Yes, so in that case, there should beno need to manually specify the .dockerignore for each context; if a .dockerignore is present at the root of a context, that .dockerignore should be used.

[joeyhub]

COPY . /build/service1/src/

Rather than named contexts would it not be simpler to have src:dest?

dest could still work like name but would be read in the file system...

IE... --context a --context b would be a shorthand for --context a:a --context b:b and would allow you to ADD a/file and ADD b/file? Might be nice to also have --ignore a/other --ignore b/other with some thought for allow/deny or deny/allow. Many people will have arbitrary existing file structures they want to cherry pick from for performance.

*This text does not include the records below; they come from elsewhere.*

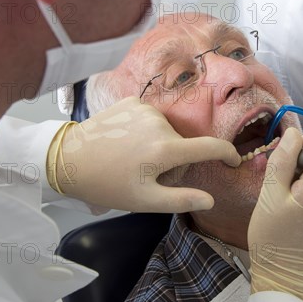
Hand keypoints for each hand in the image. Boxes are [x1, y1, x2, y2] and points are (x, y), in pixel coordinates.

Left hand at [46, 97, 240, 212]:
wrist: (68, 158)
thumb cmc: (108, 184)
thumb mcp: (144, 200)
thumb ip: (180, 200)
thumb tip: (210, 200)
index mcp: (165, 148)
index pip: (209, 147)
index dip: (227, 153)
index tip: (234, 159)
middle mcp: (160, 122)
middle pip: (184, 142)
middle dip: (176, 158)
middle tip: (150, 174)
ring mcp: (145, 108)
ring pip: (168, 130)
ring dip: (161, 143)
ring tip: (135, 157)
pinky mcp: (132, 101)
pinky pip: (152, 118)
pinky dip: (147, 129)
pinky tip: (127, 140)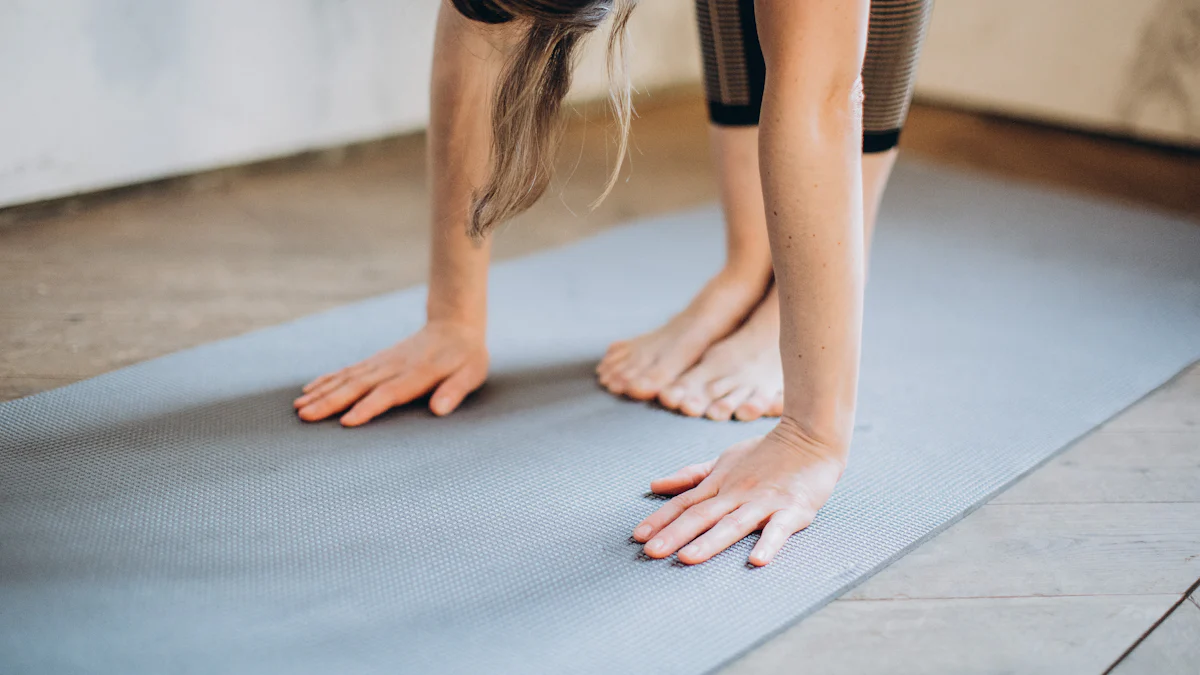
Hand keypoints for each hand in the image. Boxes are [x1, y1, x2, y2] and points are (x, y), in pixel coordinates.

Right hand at [293, 320, 488, 425]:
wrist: (454, 327)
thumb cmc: (465, 357)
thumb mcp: (471, 374)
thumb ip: (455, 391)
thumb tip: (440, 410)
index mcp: (416, 374)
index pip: (388, 393)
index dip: (367, 407)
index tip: (346, 422)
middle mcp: (393, 367)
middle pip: (358, 386)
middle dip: (330, 402)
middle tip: (306, 417)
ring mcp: (381, 363)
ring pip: (347, 378)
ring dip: (322, 392)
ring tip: (299, 407)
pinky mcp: (375, 361)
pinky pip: (347, 371)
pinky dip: (326, 380)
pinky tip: (308, 389)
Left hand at [632, 419, 846, 565]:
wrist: (811, 436)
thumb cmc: (766, 452)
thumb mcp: (724, 460)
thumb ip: (691, 475)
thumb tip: (655, 485)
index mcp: (720, 484)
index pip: (684, 503)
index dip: (660, 519)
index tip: (638, 536)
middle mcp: (737, 493)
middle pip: (702, 516)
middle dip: (675, 534)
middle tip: (651, 552)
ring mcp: (764, 502)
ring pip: (733, 524)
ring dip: (710, 541)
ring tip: (689, 558)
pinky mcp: (794, 509)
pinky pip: (780, 528)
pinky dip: (769, 543)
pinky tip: (756, 560)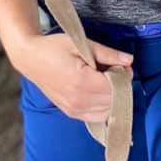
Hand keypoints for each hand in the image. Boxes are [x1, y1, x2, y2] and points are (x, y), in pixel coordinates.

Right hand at [11, 32, 132, 121]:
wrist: (30, 58)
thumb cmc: (54, 47)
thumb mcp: (81, 44)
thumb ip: (107, 54)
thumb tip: (129, 60)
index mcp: (82, 82)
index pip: (116, 88)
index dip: (124, 75)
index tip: (121, 64)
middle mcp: (79, 101)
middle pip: (114, 101)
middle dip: (120, 86)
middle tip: (113, 69)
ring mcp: (74, 110)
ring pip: (108, 112)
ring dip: (113, 97)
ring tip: (104, 79)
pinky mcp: (71, 113)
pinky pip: (97, 117)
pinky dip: (104, 107)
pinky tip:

If the dockerfile does a two pass though, can't it determine what's actually needed from the context itself? This seems to be a limitation with how the build command communicates with the daemon. It should be possible otherwise to first interpolate all the variables for add/copy to static paths then only send those?

This is the real problem a lot of people face. For a lot of people just a detached/additional ignore files would do a lot of good (having a single ignore file in one place makes it problematic for parallel builds).

[thaJeztah]

If the dockerfile does a two pass though, can't it determine what's actually needed from the context itself? This seems to be a limitation with how the build command communicates with the daemon. It should be possible otherwise to first interpolate all the variables for add/copy to static paths then only send those?

Try building with DOCKER_BUILDKIT=1; when building with buildkit enabled (the next generation builder), docker uses an interactive session, and only sends what's needed

[joeyhub]

Ah nice, I guess that's sending things on demand. It's a bit of a problem with linux that --help commands and man pages often neglect ENV options. Would be nice to set a trend against that with docker. I assume with interactive you mean basically the daemon requests resources from the client as needed. Though it might also be nice if the system had the capacity to know if it's local and can access things directly.

[thaJeztah]

Yes, the man pages could use some TLC (docker/cli#923)

I assume with interactive you mean basically the daemon requests resources from the client as needed.

Correct; see #32677 for the first implementation

Though it might also be nice if the system had the capacity to know if it's local and can access things directly.

Builds are always "remote" when using docker build (due to docker using a client/daemon design). This is also by design; the build will always use a copy of the files used, so that it builds in isolation, with no direct access to files on your host.

[julichan]

Any news on this issue ?
I'd like to add a +1 for this.

[asolopovas]

+1

[AlonMiz]

+1

[JohannSig]

+1

[DenisKudelin]

+1

[demonti]

This sounds like a nice solution for a long term problem. It would be nice to have a sign from the developers whether this solution (or any other equivalent) is still considered. Thanks.

[neersighted]

This is implemented now in the BuildKit builder, and can be used in docker build (23+)/docker buildx build, Compose, and docker buildx bake.